_AIM OF THE EXERCISE:_ Copy everything from the start of the data down to the line containing "Цена также станет важной точкой сравнени", with both of those lines included, keeping each line identical to the original.

====== SOURCE DATA ======

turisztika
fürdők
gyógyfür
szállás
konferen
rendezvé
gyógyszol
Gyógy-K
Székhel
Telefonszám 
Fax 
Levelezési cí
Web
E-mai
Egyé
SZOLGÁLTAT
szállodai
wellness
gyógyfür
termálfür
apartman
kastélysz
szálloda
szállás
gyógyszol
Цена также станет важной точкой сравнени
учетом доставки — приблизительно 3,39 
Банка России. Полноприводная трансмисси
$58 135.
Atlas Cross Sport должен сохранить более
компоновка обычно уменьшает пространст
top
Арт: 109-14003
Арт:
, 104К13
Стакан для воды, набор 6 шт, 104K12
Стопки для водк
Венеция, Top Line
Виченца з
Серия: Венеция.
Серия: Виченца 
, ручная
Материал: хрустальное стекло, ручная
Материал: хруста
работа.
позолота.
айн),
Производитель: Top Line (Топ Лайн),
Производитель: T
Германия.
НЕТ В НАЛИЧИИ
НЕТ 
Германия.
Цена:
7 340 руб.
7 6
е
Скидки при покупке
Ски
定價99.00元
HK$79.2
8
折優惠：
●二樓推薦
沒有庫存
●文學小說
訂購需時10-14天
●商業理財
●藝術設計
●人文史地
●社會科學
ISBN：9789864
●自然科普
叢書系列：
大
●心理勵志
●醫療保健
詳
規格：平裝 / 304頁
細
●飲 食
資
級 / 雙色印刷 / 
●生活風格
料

======

_TASK ANSWER:_
turisztika
fürdők
gyógyfür
szállás
konferen
rendezvé
gyógyszol
Gyógy-K
Székhel
Telefonszám 
Fax 
Levelezési cí
Web
E-mai
Egyé
SZOLGÁLTAT
szállodai
wellness
gyógyfür
termálfür
apartman
kastélysz
szálloda
szállás
gyógyszol
Цена также станет важной точкой сравнени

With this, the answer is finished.